** Begin Records for the task **

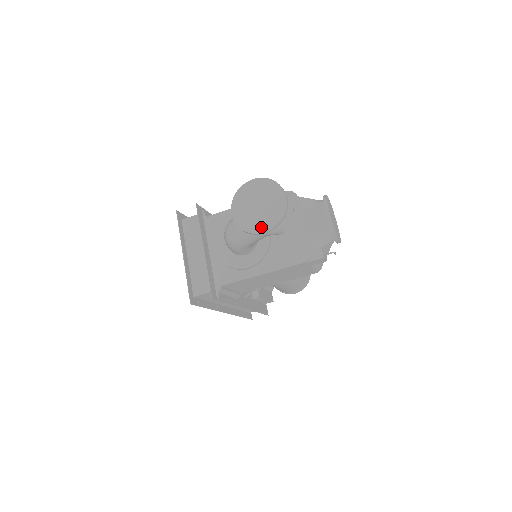
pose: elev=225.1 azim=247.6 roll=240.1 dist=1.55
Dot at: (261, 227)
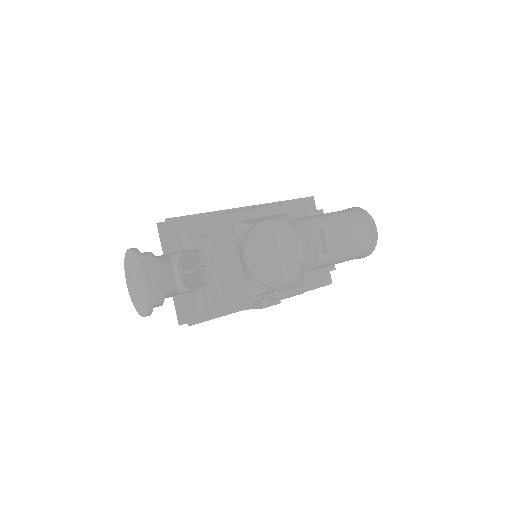
Dot at: (141, 310)
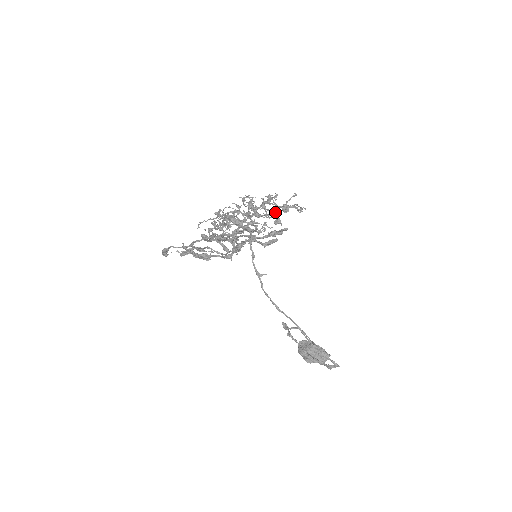
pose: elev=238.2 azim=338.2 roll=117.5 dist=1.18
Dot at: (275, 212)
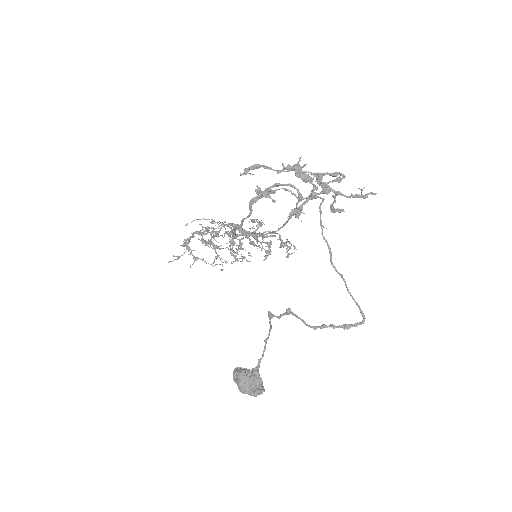
Dot at: occluded
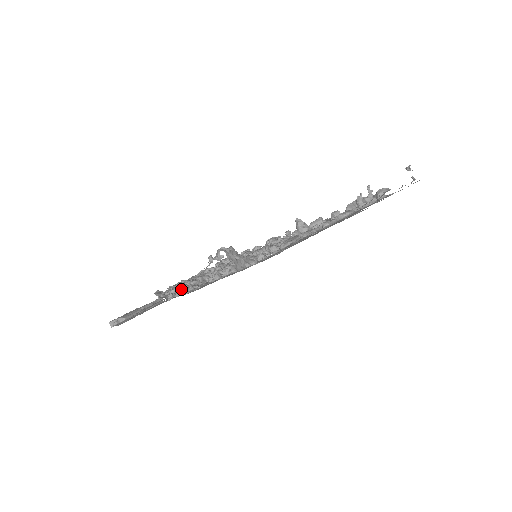
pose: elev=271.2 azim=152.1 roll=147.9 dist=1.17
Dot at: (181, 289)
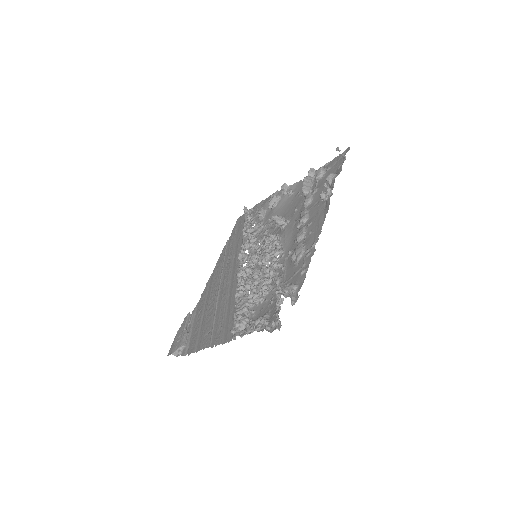
Dot at: (247, 321)
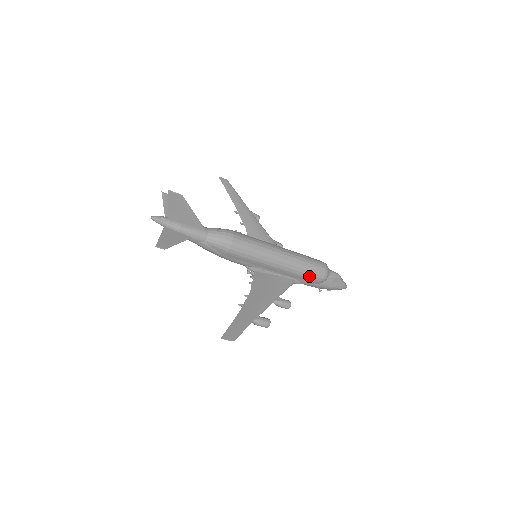
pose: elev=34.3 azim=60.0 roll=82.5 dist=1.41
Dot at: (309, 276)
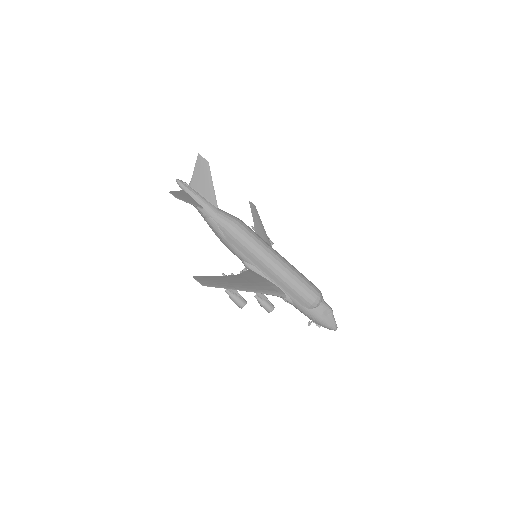
Dot at: (301, 293)
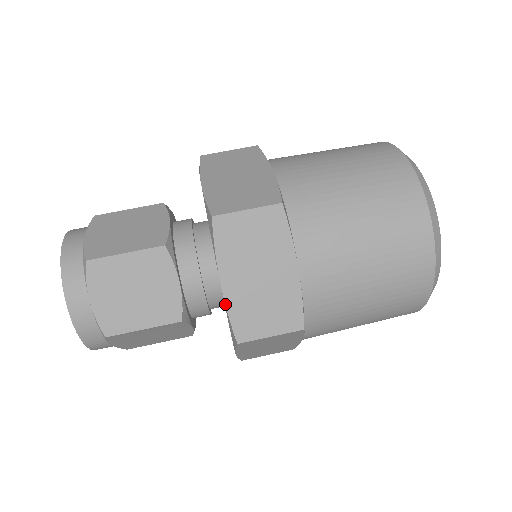
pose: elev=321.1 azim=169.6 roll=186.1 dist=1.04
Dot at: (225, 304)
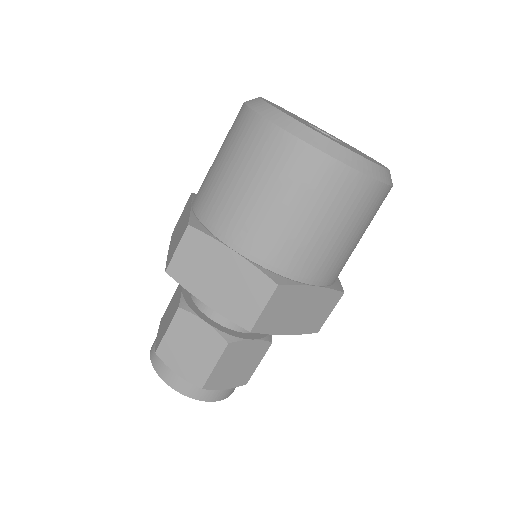
Dot at: occluded
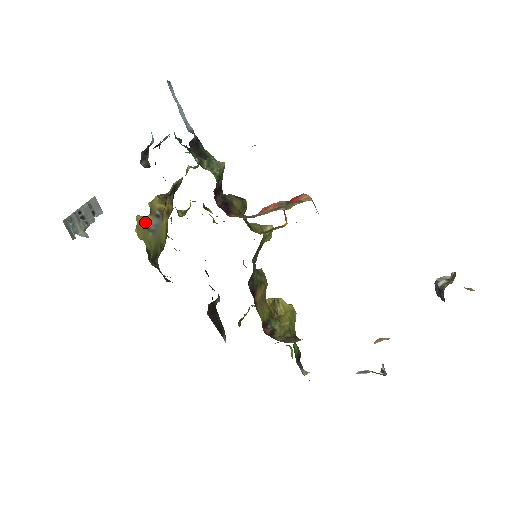
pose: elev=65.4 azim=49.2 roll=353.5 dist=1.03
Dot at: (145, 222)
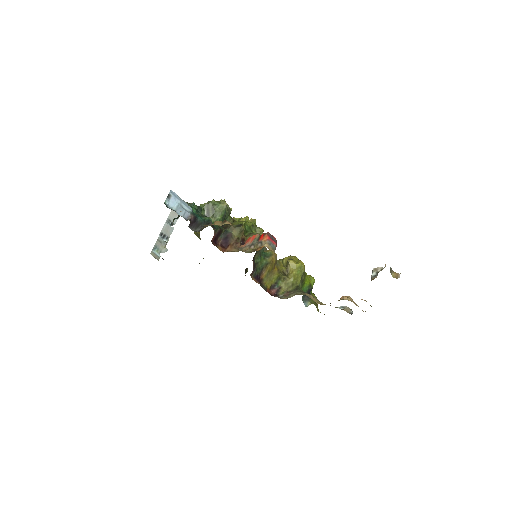
Dot at: (196, 233)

** End Records for the task **

Copy every one of the lines above word for word, leaving out the pictures.

pose: elev=225.1 azim=247.6 roll=240.1 dist=1.55
Dot at: (261, 227)
Dot at: (141, 310)
pose: elev=238.2 azim=338.2 roll=117.5 dist=1.18
Dot at: (275, 212)
Dot at: occluded
pose: elev=271.2 azim=152.1 roll=147.9 dist=1.17
Dot at: (181, 289)
Dot at: (247, 321)
pose: elev=34.3 azim=60.0 roll=82.5 dist=1.41
Dot at: (309, 276)
Dot at: (301, 293)
pose: elev=321.1 azim=169.6 roll=186.1 dist=1.04
Dot at: (225, 304)
Dot at: occluded
pose: elev=65.4 azim=49.2 roll=353.5 dist=1.03
Dot at: (145, 222)
Dot at: (196, 233)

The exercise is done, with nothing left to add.